Dans les faits, la vérité passe par le regard ou l’oreille du journaliste. Ce qu’il a entendu, il le recompose, le réinterprète. Forcément, quelque chose se perd en route. Le réel porte l’empreinte du style, et fait l’objet d’une mise en scène. Il s’agit, alors, pour le journaliste de filtrer les informations puisque certaines d’entre elles ne sont pas communicables. C’est la dure réalité à laquelle il est parfois confronté, avec surtout le souci de respecter la vie privée d’autrui. L’information ne doit pas porter atteinte à la dignité des personnes. Car la question que doit se poser le journaliste dans l’intimité de sa conscience est celle de savoir si le droit à l’information est supérieur à l’intime tragédie humaine ? C’est en cela que consiste la déontologie du métier. Dans cet ordre d’idée, l’art de masquer devient de plus en plus une nécessité éthique. C’est l’auto-censure, même si dans la profession ce mot est tabou. Nous pouvons alors soutenir avec Hubert Beuve-Méry, fondateur du journal « le Monde » que : « tout peut être dit mais pas n’importe quand ni n’importe comment ». Car il est des vérités assurément inutiles, et finalement pernicieuses. Est-il nécessaire, pour les médias, de flatter abusivement les curiosités les plus médiocres ? Il existe également des vérités déplaisantes, blessantes ou traumatisantes. Tout ceci doit passer devant le tribunal de la conscience du journaliste. Le filtre de la conscience

Mais si la déontologie fait de la vérité un impératif essentiel, cela ne doit pas nous faire oublier que le rapport du journaliste avec la vérité n’est pas chose simple. Le temps est d’abord son premier ennemi, il doit faire vite pour rendre compte. Autre danger pour le journaliste, alors que le réel n’a pas fini son déploiement, sa rédaction lui demande de faire un commentaire sur un fait qui n’a pas encore dit son dernier mot. Rendre compte d’une réalité multiforme, c’est cette exigence que l’opinion nous impose.
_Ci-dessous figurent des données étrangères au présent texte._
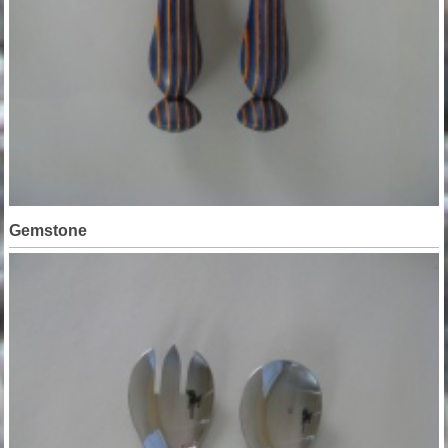
Gemstone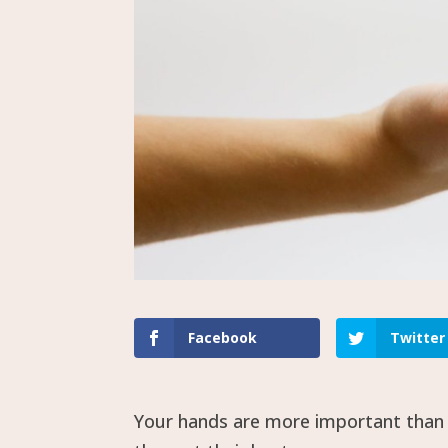
Facebook
Twitter
Your hands are more important than y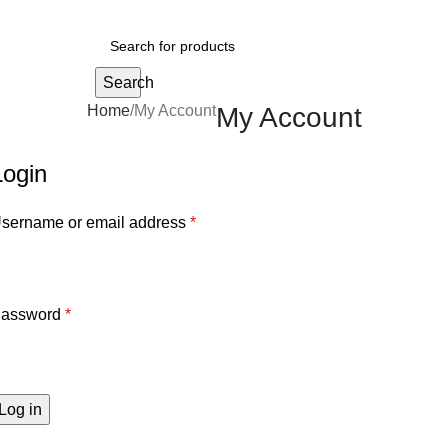
Search
Home
My Account
My Account
Login
sername or email address
*
assword
*
Log in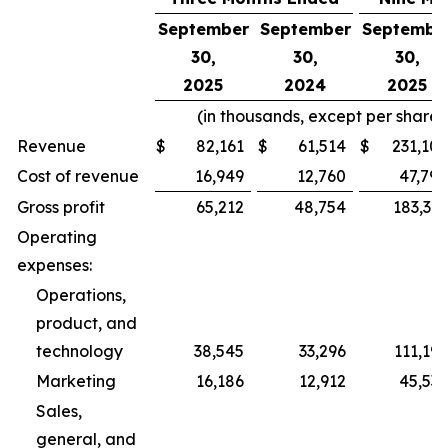
September
September
Septembe
30,
30,
30,
2025
2024
2025
(in thousands, except per share
Revenue
$
82,161
$
61,514
$
231,109
Cost of revenue
16,949
12,760
47,790
Gross profit
65,212
48,754
183,319
Operating
expenses:
Operations,
product, and
technology
38,545
33,296
111,196
Marketing
16,186
12,912
45,535
Sales,
general, and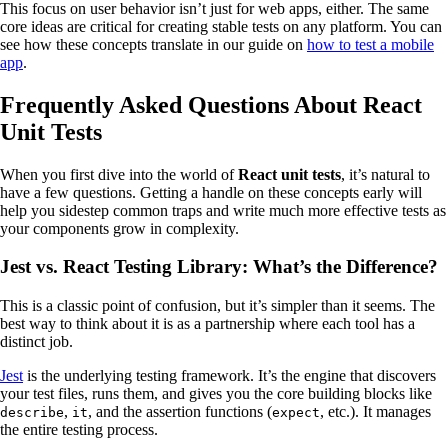
This focus on user behavior isn’t just for web apps, either. The same
core ideas are critical for creating stable tests on any platform. You can
see how these concepts translate in our guide on
how to test a mobile
app
.
Frequently Asked Questions About React
Unit Tests
When you first dive into the world of
React unit tests
, it’s natural to
have a few questions. Getting a handle on these concepts early will
help you sidestep common traps and write much more effective tests as
your components grow in complexity.
Jest vs. React Testing Library: What’s the Difference?
This is a classic point of confusion, but it’s simpler than it seems. The
best way to think about it is as a partnership where each tool has a
distinct job.
Jest
is the underlying testing framework. It’s the engine that discovers
your test files, runs them, and gives you the core building blocks like
,
, and the assertion functions (
, etc.). It manages
describe
it
expect
the entire testing process.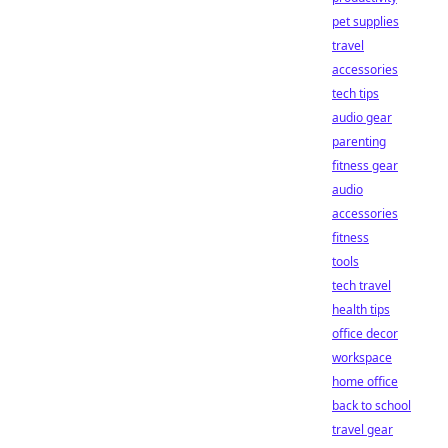
pet supplies
travel
accessories
tech tips
audio gear
parenting
fitness gear
audio
accessories
fitness
tools
tech travel
health tips
office decor
workspace
home office
back to school
travel gear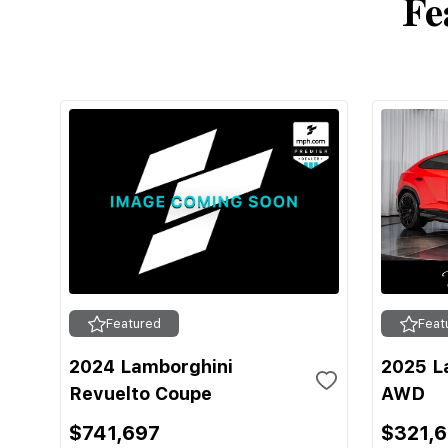
Fe
Featured
Feat
2024 Lamborghini
2025 L
Revuelto Coupe
AWD
$741,697
$321,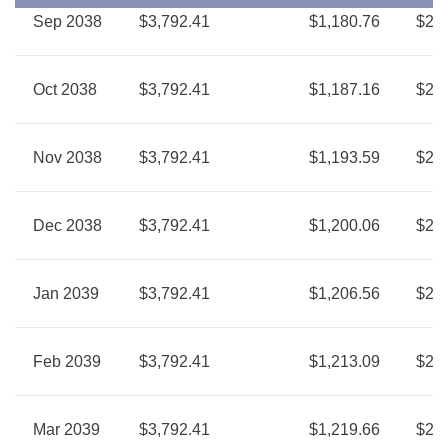
Sep 2038
$3,792.41
$1,180.76
$2,6
Oct 2038
$3,792.41
$1,187.16
$2,6
Nov 2038
$3,792.41
$1,193.59
$2,5
Dec 2038
$3,792.41
$1,200.06
$2,5
Jan 2039
$3,792.41
$1,206.56
$2,5
Feb 2039
$3,792.41
$1,213.09
$2,5
Mar 2039
$3,792.41
$1,219.66
$2,5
La conscience est le seul filtre capable de trier ce que le journaliste a vu et compris de ce qu’il dispense à ses lecteurs. Il doit s’interroger en permanence, se méfier de lui-même, d’où la nécessité de prendre du recul, d’échapper aux différentes influences. Il doit être en marge de la foule pour mieux l’observer. Cette mise à l’écart est nécessaire pour avoir un regard serein.

Nous mesurons la lourde responsabilité du journaliste et le rôle central qu’il occupe au sein de la société. Sans la liberté des médias, les autres libertés sont illusoires. C’est pourquoi l’opinion doit prendre toute la mesure des difficultés de la mission des journalistes, pour ne pas les exposer à la critique facile. Souvent des personnes mal intentionnées projettent leurs propres fautes, tares, angoisses sur eux. La presse a bon dos et cela fait souvent l’affaire des imposteurs et des calculateurs sans moral. Aidons –la à courir le beau risque de la vérité, il y va de la santé de la démocratie.